- **EXTRACTED TEXT**
Segment Open
Jessy Edwards
Taking a Lyft home the other day I got not only a ride but also some financial advice from my driver, Bah: “Buy TRON now, it’s going to go crazy, get lots of it. Trust me, I was just calling my cousin about it.”
The next day I’d bought up large. Cryptocurrency is exploding, no one knows what’s next and there’s no authority on the matter so we’re all taking advice from hype, Instagram, friends and rideshares. What the fuck is going on?
I first got into cryptocurrency about a month ago after a Tinder beau suggested I was sleeping on the investment and a guy at a conference told me his brother bought him a $300 Bitcoin for his 21st birthday. It’s now worth upwards of $10,000 (as of Wednesday January 31 at 6:40 p.m. EST). I jumped in with a $1,000 investment in LiteCoin and Ethereum and doubled my money in a week. I had absolutely no idea what it was or how it worked.
But I liked it, obviously. Knowing what a blockchain was wasn’t going to help me make money, I felt. Investing was as much a game of luck as gambling. Sometimes the less you know, the more rationally you act. Instead I’d take my advice from the chatter around me and hope for the best.
So when one friend told me they thought LiteCoin’s peak was $300 I sold at $300. They’ve turned out to be right, so far. When another told me it was a good day to sell Bitcoin she was right, if only I hadn’t bought so high in the first place. And when my Lyft driver says it’s time to jump into TRON, I jump.
There’s got to be something wrong with me — I’m the basic bitch of cryptocurrency. CoinBase is my pumpkin spice latte. Ethereum is my Ugg boots. But I don’t think I’m alone.
Interest in cryptocurrency is booming — if it’s reached me that means it’s thoroughly mainstream. A survey conducted late last year by Blockchain Capital found 30 percent of millennials would rather own $1,000 Bitcoin than $1,000 government bonds. Almost half (43 percent) of millennial men would rather have the cryptocurrency. Why are millennials feeling cryptocurrency so hard?
It might be something to do with another of the study’s findings: 27 percent of millennials think Bitcoin is more trustworthy than big banks. After a series of financial crashes that have illustrated just how consistently dirty and corrupt the banking industry can be, it’s no wonder almost a third of millennials feel this way. We’re coming of age with Ryan Gosling telling us that bankers purposefully fucked the global economy and Margot Robbie naked in a bath breaking down exactly how they did it. “The mania has caught the zeitgeist of dissatisfaction that is currently sweeping the world,” MoneyWeek columnist Dominic Frisby notes.
I had my money in managed funds for a moment but I didn’t really know what my broker was investing in. Part property, part energy, part bonds. That means nothing to me — I was probably invested in fracking and orangutan-murder and had no idea.* We want control and transparency. We want our investments to pair with our values. We want to stick it to the man. And we want to make shitloads of money, fast.
Segment Closed
- **ASSIGNMENT**
In the cryptocurrency essay above, why did the writer sell LiteCoin at $300? Answer in one to three sentences.

- **RECORDED INFORMATION**
Segment Open
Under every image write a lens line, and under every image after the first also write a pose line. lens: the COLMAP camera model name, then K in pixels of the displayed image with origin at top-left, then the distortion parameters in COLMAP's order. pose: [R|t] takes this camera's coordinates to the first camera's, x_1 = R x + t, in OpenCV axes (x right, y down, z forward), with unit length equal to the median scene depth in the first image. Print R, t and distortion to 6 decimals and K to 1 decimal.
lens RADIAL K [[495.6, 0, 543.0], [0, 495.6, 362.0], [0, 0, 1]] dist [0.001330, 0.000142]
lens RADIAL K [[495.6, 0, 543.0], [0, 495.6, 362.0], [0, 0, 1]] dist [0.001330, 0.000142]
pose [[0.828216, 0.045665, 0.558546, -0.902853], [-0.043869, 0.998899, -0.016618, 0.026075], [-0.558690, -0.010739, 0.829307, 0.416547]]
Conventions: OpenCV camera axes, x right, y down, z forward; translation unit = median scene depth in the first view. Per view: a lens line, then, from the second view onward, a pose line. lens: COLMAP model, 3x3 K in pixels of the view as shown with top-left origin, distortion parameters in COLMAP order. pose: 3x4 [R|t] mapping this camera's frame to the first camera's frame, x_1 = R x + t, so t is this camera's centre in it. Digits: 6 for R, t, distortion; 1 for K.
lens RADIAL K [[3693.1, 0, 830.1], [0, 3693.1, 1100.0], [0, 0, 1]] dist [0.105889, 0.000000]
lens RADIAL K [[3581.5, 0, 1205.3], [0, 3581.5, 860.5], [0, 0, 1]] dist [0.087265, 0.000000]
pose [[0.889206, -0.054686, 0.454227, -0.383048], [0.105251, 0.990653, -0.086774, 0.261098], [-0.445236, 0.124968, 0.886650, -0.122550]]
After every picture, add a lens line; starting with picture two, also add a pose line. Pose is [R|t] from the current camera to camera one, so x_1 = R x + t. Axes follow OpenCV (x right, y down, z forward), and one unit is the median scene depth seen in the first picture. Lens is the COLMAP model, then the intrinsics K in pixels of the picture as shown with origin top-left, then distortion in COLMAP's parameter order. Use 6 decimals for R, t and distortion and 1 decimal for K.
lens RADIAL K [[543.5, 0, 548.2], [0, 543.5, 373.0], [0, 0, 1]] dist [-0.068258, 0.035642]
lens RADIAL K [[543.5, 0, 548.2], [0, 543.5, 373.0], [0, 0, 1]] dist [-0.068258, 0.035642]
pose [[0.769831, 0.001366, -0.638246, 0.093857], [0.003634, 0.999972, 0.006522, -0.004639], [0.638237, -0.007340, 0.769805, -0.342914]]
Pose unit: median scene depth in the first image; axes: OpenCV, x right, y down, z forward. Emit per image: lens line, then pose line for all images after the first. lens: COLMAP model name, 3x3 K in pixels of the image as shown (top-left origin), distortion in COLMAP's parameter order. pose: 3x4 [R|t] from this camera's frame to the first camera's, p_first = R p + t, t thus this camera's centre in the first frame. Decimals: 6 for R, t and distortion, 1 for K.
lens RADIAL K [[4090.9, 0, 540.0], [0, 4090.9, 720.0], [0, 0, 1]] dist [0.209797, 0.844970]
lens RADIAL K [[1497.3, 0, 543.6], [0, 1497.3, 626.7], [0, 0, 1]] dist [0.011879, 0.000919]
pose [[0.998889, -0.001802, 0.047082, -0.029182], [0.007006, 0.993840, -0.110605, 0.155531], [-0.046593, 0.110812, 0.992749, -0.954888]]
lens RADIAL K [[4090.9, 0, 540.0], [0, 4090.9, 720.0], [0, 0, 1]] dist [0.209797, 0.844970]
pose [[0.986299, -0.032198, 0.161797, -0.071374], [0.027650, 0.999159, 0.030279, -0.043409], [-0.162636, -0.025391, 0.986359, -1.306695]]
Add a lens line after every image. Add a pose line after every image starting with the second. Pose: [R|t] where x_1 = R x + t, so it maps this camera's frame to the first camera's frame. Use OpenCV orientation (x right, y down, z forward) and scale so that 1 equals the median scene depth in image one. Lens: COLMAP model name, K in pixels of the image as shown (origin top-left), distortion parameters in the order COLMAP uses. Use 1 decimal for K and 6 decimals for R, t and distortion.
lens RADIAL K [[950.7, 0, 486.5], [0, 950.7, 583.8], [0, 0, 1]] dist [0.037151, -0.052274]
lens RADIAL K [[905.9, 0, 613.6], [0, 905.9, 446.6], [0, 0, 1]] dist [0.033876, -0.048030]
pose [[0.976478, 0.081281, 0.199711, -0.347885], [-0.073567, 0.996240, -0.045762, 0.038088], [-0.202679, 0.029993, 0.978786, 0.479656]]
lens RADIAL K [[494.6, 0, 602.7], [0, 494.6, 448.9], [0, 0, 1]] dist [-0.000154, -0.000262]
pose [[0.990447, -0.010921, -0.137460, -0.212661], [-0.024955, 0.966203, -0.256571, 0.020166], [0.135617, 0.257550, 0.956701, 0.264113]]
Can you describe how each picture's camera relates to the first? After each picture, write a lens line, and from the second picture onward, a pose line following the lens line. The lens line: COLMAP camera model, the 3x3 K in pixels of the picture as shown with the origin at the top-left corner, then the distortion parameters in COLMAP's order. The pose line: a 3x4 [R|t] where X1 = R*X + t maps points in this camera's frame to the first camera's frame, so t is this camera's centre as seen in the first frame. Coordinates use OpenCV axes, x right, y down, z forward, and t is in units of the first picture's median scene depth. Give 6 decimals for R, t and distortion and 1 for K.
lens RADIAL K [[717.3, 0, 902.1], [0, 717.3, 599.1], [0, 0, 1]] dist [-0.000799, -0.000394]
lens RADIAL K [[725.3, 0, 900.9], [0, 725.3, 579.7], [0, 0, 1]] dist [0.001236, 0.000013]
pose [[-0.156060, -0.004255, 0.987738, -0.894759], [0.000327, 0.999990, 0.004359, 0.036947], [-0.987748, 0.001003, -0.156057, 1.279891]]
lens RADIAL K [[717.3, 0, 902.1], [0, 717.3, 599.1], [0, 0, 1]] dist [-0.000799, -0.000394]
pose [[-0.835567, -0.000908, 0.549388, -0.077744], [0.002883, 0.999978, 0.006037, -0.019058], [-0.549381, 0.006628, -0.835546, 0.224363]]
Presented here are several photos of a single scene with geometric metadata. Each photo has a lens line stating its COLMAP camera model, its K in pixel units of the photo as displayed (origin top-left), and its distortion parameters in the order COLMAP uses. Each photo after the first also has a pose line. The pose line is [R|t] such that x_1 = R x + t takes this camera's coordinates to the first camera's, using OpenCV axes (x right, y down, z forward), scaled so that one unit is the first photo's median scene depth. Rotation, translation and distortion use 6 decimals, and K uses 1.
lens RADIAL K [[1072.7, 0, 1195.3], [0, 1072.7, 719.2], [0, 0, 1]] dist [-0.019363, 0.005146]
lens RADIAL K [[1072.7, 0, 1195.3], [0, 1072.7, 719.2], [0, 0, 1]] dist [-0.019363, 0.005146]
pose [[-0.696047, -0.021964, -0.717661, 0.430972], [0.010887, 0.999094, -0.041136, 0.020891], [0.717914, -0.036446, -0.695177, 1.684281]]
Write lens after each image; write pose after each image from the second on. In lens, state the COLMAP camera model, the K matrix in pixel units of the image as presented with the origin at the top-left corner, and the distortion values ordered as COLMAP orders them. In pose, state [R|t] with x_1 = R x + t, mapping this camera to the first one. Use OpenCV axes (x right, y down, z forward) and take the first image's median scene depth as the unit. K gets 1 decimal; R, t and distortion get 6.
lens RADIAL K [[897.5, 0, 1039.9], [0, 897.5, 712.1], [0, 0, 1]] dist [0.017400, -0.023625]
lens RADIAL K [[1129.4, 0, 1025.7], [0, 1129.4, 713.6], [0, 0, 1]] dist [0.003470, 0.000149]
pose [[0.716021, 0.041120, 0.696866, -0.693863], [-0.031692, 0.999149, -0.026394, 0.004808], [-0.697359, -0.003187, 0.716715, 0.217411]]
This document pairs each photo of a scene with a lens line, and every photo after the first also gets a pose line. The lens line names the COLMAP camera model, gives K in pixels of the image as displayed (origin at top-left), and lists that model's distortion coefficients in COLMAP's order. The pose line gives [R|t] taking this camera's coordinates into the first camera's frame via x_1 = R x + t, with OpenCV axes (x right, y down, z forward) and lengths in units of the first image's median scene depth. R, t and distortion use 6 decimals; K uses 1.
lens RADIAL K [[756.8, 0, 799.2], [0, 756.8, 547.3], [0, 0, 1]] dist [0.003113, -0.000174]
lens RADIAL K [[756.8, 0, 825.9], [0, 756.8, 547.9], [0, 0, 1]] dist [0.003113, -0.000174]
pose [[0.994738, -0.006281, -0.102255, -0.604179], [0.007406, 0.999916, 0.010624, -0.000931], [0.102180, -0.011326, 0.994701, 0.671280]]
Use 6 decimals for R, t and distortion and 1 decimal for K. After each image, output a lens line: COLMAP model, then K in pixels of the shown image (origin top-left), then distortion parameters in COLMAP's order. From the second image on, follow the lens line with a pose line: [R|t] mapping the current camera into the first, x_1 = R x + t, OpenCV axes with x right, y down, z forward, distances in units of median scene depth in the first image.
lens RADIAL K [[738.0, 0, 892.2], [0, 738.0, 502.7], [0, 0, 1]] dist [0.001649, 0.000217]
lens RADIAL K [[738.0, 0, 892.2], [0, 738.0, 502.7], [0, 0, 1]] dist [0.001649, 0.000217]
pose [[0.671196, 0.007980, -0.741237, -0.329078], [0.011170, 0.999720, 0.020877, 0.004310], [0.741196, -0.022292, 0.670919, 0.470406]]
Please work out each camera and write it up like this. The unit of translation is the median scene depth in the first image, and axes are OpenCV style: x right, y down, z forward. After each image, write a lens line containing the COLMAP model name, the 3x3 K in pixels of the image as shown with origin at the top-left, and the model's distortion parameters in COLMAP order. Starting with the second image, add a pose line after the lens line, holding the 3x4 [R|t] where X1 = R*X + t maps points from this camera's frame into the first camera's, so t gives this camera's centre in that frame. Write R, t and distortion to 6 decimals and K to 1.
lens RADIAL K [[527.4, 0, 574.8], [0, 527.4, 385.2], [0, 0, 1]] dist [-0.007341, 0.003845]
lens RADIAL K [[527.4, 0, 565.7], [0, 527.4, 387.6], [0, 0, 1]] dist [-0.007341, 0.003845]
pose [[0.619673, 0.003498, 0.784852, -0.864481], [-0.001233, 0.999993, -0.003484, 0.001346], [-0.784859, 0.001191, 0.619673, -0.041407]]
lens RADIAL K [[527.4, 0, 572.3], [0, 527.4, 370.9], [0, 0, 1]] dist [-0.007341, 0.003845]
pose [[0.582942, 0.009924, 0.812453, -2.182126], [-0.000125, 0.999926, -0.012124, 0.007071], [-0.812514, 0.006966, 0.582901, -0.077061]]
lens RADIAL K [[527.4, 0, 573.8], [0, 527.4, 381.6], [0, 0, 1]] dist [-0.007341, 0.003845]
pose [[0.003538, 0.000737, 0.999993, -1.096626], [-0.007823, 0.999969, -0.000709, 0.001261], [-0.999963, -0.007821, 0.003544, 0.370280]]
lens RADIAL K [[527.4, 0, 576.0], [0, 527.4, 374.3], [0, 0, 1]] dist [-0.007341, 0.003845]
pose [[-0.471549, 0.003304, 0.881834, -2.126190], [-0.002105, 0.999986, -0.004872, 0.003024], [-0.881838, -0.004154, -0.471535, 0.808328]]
Segment Closed
- **TASK SOLUTION**
A friend said they thought $300 was LiteCoin's peak, so the writer sold at that price.